At the time I was under the impression that this was a well known technique, and I didn’t even reference it in the writeup. But was I wrong?

For thinking about some of these general issues, I recommend my article, Learning about networks using sampling, published in 2017 in the Journal of Survey Statistics and Methodology.

I did some quick searching on the topic and found this paper, Perceptions of others’ opinions as a component of public opinion, by Carroll Glynn, published in 1989 in the journal Social Science Research:

This study investigates some relationships between stated opinions and perceptions of others’ opinions, clarifying certain ambiguities in the use of perceptual approaches in public opinion research. The study provides evidence that respondents perceive others as similar to themselves in opinions and values, suggesting support for the “looking glass hypothesis.” However, there was also evidence of an “ideological bias”—respondents tend to see neighbors as having more conservative opinions than their own and to see others living in the city as having more liberal opinions than their own. The study indicates that perceptions are important in understanding public opinion mechanisms but that we are far from a full understanding of the underlying process involved.

Also this paper, Social sampling explains apparent biases in judgments of social environments, by Mirta Galesic, Henrik Olsson, and Jörg Rieskamp, published in 2012 in Psychological Science:

How people assess their social environments plays a central role in how they evaluate their life circumstances. Using a large probabilistic national sample, we investigated how accurately people estimate characteristics of the general population. For most characteristics, people seemed to underestimate the quality of others’ lives and showed apparent self-enhancement, but for some characteristics, they seemed to overestimate the quality of others’ lives and showed apparent self-depreciation.

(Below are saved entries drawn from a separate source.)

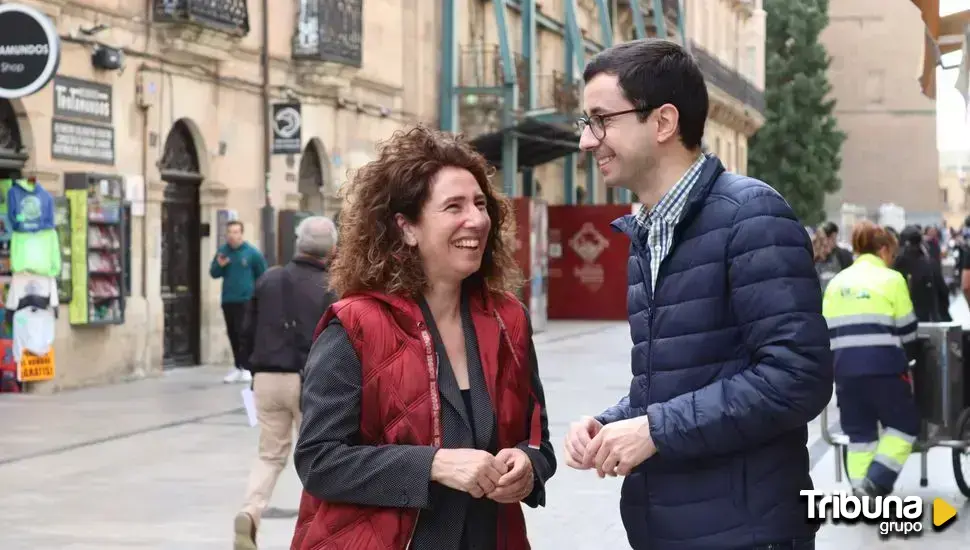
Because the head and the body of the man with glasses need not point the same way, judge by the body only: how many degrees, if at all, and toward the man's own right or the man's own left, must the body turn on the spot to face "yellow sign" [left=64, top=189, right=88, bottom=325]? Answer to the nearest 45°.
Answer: approximately 45° to the man's own right

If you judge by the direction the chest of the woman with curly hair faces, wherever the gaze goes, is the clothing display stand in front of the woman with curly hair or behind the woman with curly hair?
behind

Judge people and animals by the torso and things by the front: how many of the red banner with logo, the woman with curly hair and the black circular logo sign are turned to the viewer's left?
0

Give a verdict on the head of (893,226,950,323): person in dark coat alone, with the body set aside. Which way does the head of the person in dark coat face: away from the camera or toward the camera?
away from the camera

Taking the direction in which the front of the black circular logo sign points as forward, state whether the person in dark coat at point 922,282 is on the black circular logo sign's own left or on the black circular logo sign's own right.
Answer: on the black circular logo sign's own left

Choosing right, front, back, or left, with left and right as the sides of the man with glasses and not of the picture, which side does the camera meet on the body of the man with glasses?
left

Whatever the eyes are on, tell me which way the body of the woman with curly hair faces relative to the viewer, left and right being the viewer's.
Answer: facing the viewer and to the right of the viewer

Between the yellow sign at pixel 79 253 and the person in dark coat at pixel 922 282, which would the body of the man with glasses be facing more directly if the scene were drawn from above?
the yellow sign

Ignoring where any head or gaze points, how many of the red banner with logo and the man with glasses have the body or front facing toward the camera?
1

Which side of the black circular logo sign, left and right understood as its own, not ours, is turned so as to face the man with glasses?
front

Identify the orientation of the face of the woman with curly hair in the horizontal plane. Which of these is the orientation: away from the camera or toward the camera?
toward the camera

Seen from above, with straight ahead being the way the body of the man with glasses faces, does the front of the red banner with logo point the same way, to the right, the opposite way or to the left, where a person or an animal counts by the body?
to the left
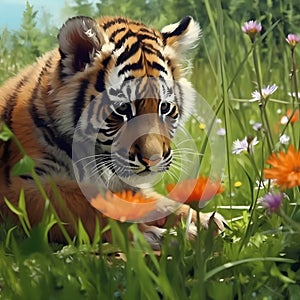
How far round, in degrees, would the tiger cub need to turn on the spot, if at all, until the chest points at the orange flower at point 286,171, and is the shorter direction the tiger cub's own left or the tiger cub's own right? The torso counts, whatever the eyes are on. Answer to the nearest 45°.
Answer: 0° — it already faces it

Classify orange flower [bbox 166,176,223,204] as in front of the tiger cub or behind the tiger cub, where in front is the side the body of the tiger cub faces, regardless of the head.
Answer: in front

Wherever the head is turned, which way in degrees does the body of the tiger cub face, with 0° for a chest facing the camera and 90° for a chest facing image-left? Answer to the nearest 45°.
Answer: approximately 315°
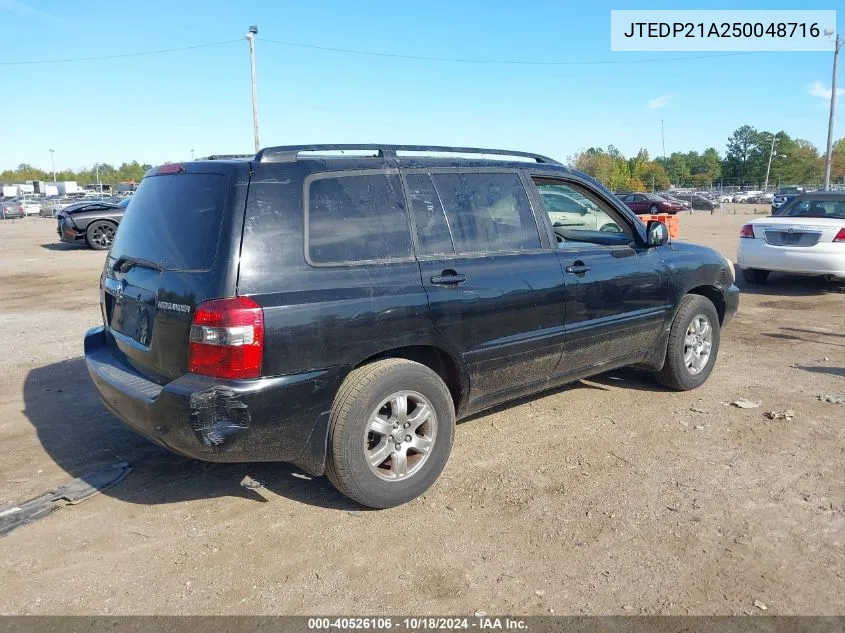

I imagine there must be some literature on the technique of asking survey questions about family/friends/neighbors and how to adjust the resulting data to get estimates for the general population. But I’m not sure where to look, and I couldn’t find any references on the topic. Googling “neighbors” in the survey research literature gets me lots of references on neighborhood effects in sociology; googling “neighbors” and “sampling” takes me to nearest-neighbor methods in statistics and machine learning; googling “network sampling” takes me to the computer science literature . . . nothing on how to survey people and ask about their neighbors.

P.P.S. In comments, Isaac Maddow-Zimet points to this article from 2019, Evaluating sampling biases from third-party reporting as a method for improving survey measures of sensitive behaviors, by Stéphane Helleringer, Jimi Adams, Sara Yeatman, and James Mkandawire, which states:

Survey participants often misreport their sensitive behaviors (e.g., smoking, drinking, having sex) during interviews. Several studies have suggested that asking respondents to report the sensitive behaviors of their friends or confidants, rather than their own, might help address this problem. This is so because the “third-party reporting” (TPR) approach creates a surrogate sample of alters that may be less subject to social desirability biases. However, estimates of the prevalence of sensitive behaviors based on TPR assume that the surrogate sample of friends is representative of the population of interest. . . . we suggest approaches to strengthen estimates of the prevalence of sensitive behaviors obtained from TPR.

Interesting. With election polling, the issues are slightly different. We have no reason to expect systematic misreporting of vote preferences; rather, our concern is differential nonresponse: in 2024, this would be Republican voters being less likely than Democratic voters to respond to the survey in the first place.

So the motivation for asking about friends and neighbors in an election poll with concerns about nonresponse is different from the motivation for asking about friends and neighbors in a social survey with concerns about insincere responses. Still, there should be some common lessons from these two different problems.